- EXCERTO DO DOCUMENTO
:::::
Crónicas de uma amizade
Texto: NUNO GALOPIM
Esta sexta-feira, a assinalar os 80 anos de Arvo Pärt, a editora ECM apresentou uma antologia no formato de CD duplo. Com o título Musica Selecta o disco nasce de uma seleção feita pelo próprio Manfred Eicher (o “patrão” e alma da editora), seguindo um modelo semelhante ao que, ainda há poucos meses, marcara o 75º aniversário de Keith Jarrett. E não deixa de ser curioso o facto de que, quando Pärt viu a sua música editada em disco pela primeira vez no catálogo da ECM, Keith Jarrett ter sido um dos músicos envolvidos na gravação desse primeiro disco para, ao lado do violinista Gidon Kremer, nos dar uma das versões (para violino e piano) de Fratres, peça fulcral da etapa mais claramente influenciada pelo minimalismo na obra do compositor. Esse momento de encontro e revelação, naturalmente, é um dos episódios recuperados no alinhamento de Musica Selecta.
Foi há precisamente 31 anos que, pela primeira vez, a música de Arvo Pärt surgiu na ECM através do álbum Tabula Rasa. De resto, esse momento correspondeu mesmo ao lançamento de uma nova “série” dentro do catálogo da editora alemã, visando sobretudo a exploração de novos caminhos na música contemporânea ocidental (e que ali chamaria, logo nos anos seguintes, nomes como os de Steve Reich, Meredith Monk ou Gavin Gryars).
Manfred Eicher ia a guiar, numa autoestrada, quando escutou pela primeira vez uma música que não conhecia. Tomou um desvio e subiu a um monte para obter melhor receção no rádio e ficou a ouvir. Levaria um tempo a descobrir de quem se tratava. Mas a música tinha cativado a sua atenção “pela sua claridade luminosa, pela sua paixão tranquila” e pelo seu sentido de “intemporalidade” como ele mesmo recorda num texto incluído no booklet desta antologia. A sua vontade em conhecer e gravar aquele autor, a “vontade de apresentar aquela música” aos ouvintes, estabeleceu o primeiro instante de um relacionamento que vai já para além de três décadas de frutuosa colaboração, pelo caminho tendo Arvo Pärt registado o corpo central da sua discografia através da ECM.
:::::
- EXERCÍCIO PROPOSTO
Enumere, por favor, todos os títulos de discos e de obras musicais mencionados no texto sobre Arvo Pärt.

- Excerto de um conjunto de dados
:::::
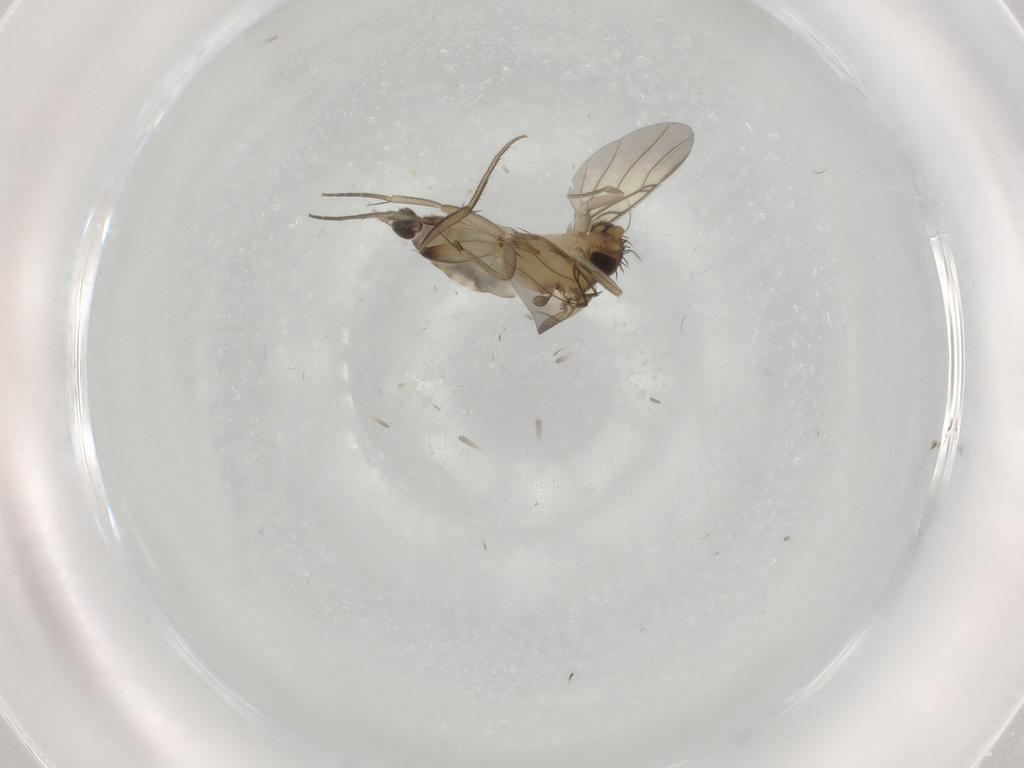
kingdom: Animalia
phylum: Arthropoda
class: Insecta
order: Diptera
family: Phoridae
:::::
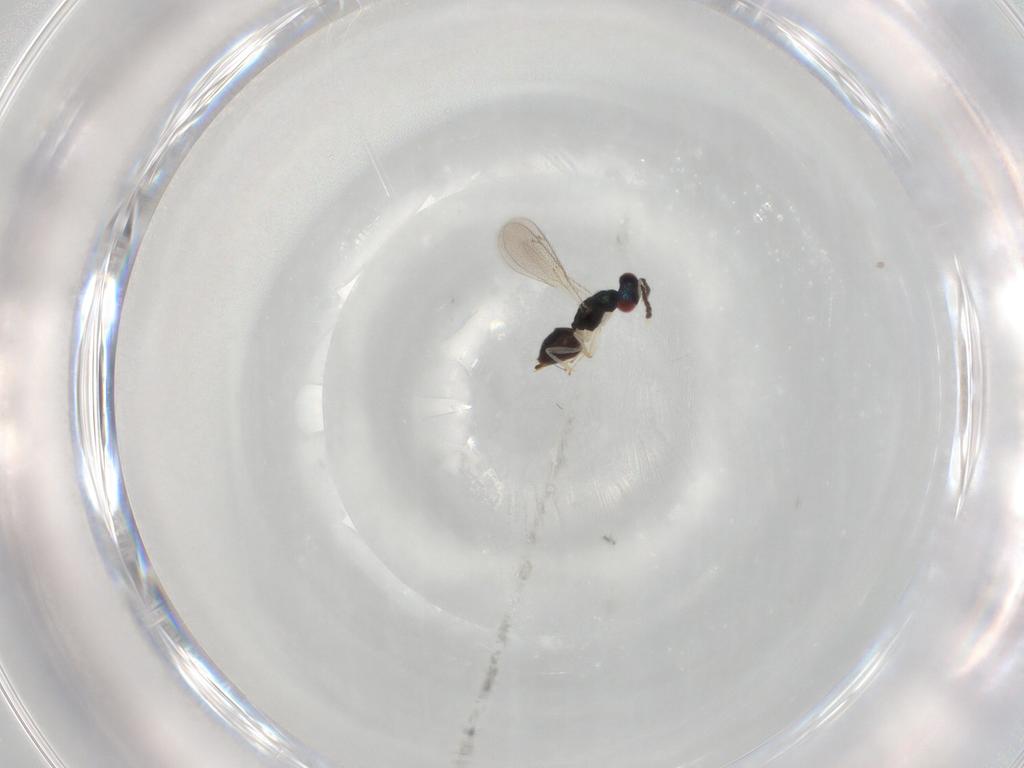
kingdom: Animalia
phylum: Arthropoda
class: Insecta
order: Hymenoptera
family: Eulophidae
:::::
- RESULTADO FINAL
Musica Selecta, Fratres, Tabula Rasa